World Organisation for Early Childhood Education and Care, Organisation Mondiale pour l’Education Préscolaire (OMEP) represented by its President Mercedes Mayol Lassalle warned, “the COVID-19 education response has not taken into consideration early years development, early years is not a time for distance learning,” to which the President of the UNESCO NGO liaison Committee, Marie-Claude Machon-Honoré added “for humanity’s sake, human contact is needed at all levels especially early childhood but not only, face to face learning where possible must be priotitized.”
Investing in skills development for inclusive recovery, decent work and sustainable development through reskilling and upskilling opportunities for all youth and adults who lost or are at risk of losing their jobs was also focus of discussions, including digital literacy and literacy. The CCNGO CG European representative, Director of the European Association for the Education of Adults (DVV International), Christoph Jost said, “governments must provide non-formal learning opportunities for youth and adults to allow for more inclusive digital and media literacy and health-related education for learners at all ages.”

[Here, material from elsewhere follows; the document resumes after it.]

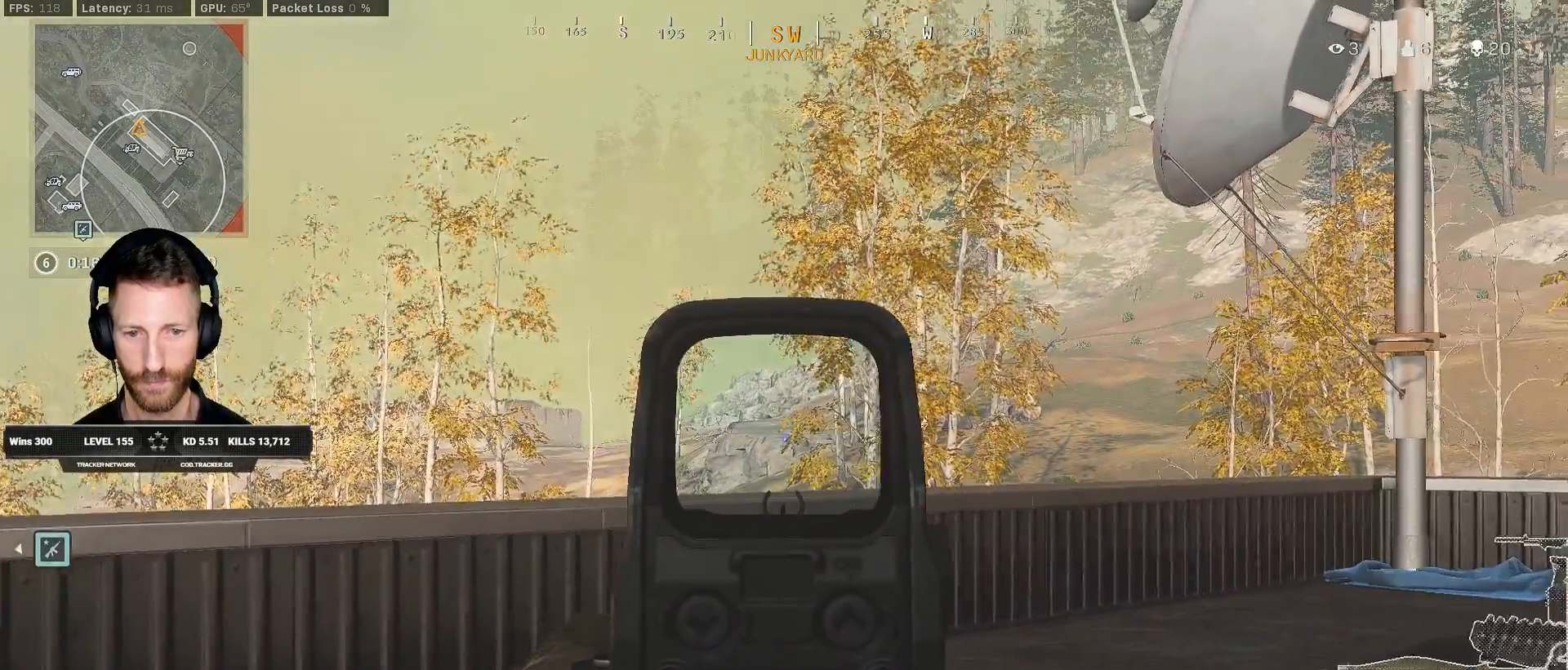
{"keys": ["ctrl", "d"], "mouse": ["right"], "events": []}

Support all teachers as frontline workers, involving their representative in decision making and ensuring their personal and professional well-being and professional development needs, including digital and pedagogical skills for differentiated instruction, was also a focus of NGO discussions on 1 October.

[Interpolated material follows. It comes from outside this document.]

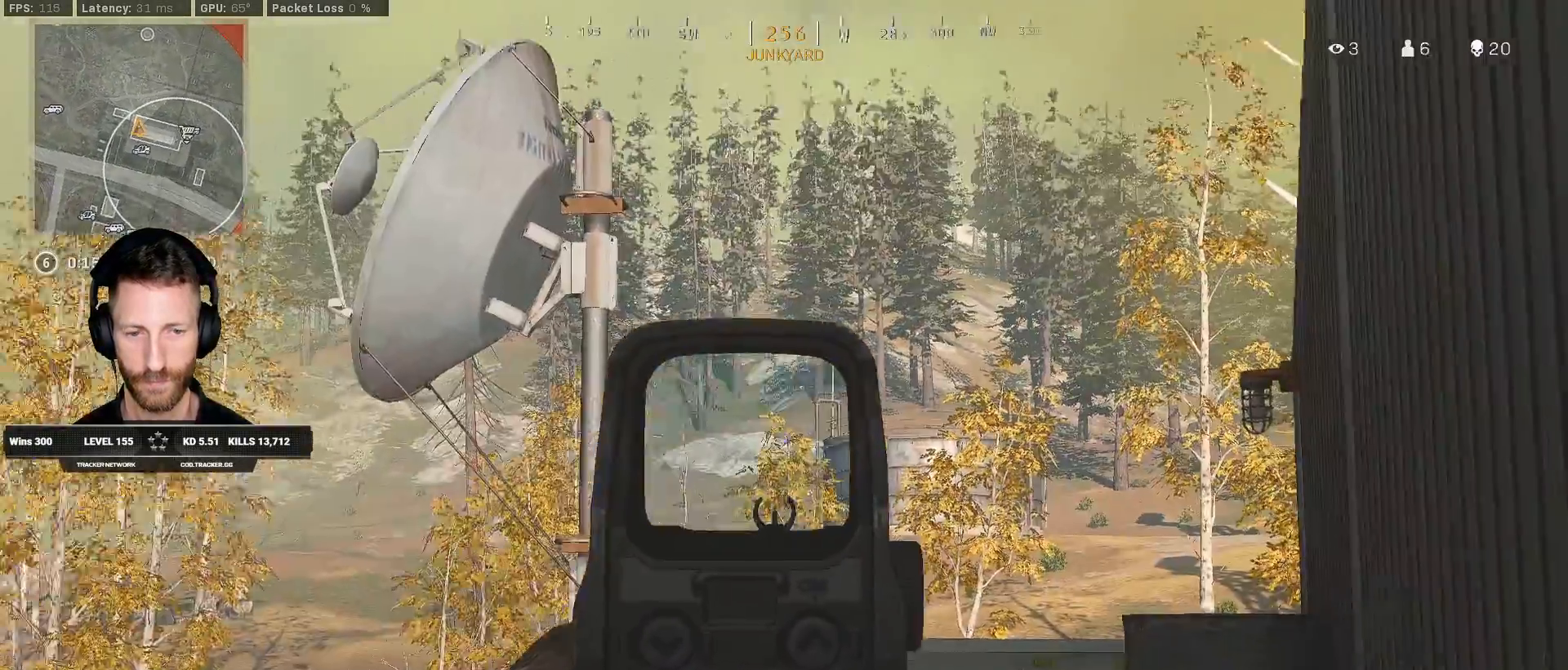
{"keys": ["ctrl", "s"], "mouse": ["right"], "events": [[100, "s", "down"], [150, "d", "up"]]}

National NGO representative on the CCNGO CG, Executive Director of the Campaign for Popular Education (CAMPE), Rasheda K. Choudhury spoke out for teachers saying “Support the teachers as frontline actors promoting health and hygiene etiquettes inside education institution and in communities, and support their representatives so that they are included in national and local level planning and implementation of COVID responses and recovery plans.”
“Teachers, parents, families, community and governments. This pandemic has shown us that it is together that we must work, build bridges between education, academia, research and health sectors. And that both teachers and parents must be supported to face the challenges of future pandemics and lockdowns closing down our learning institutions,” said Marie-Claude Machon-Honoré UNESCO NGO liaison Committee.
Leading Education 2030 agenda
In conclusion, members of the CG underscored the importance of the 2020 GEM strongly affirming the leadership role of UNESCO in coordinating the SDG4-Education 2030 agenda as codified in paragraph 92 of the Framework for Action; and that measures to enhance global coordination on education in this difficult period of the pandemic should be aligned with the agreed architecture on the SDG4 follow-up which ensures strong leadership of member states, broad multi-stakeholder representation and the institutionalized participation of civil society.
The CCNGO-Education 2030 is UNESCO’s key mechanism for dialogue, reflection and partnership with NGOs working in the field of education, its Coordination Group is made up of 10 elected members, at international, regional and national NGO levels represent a 300 plus NGO network.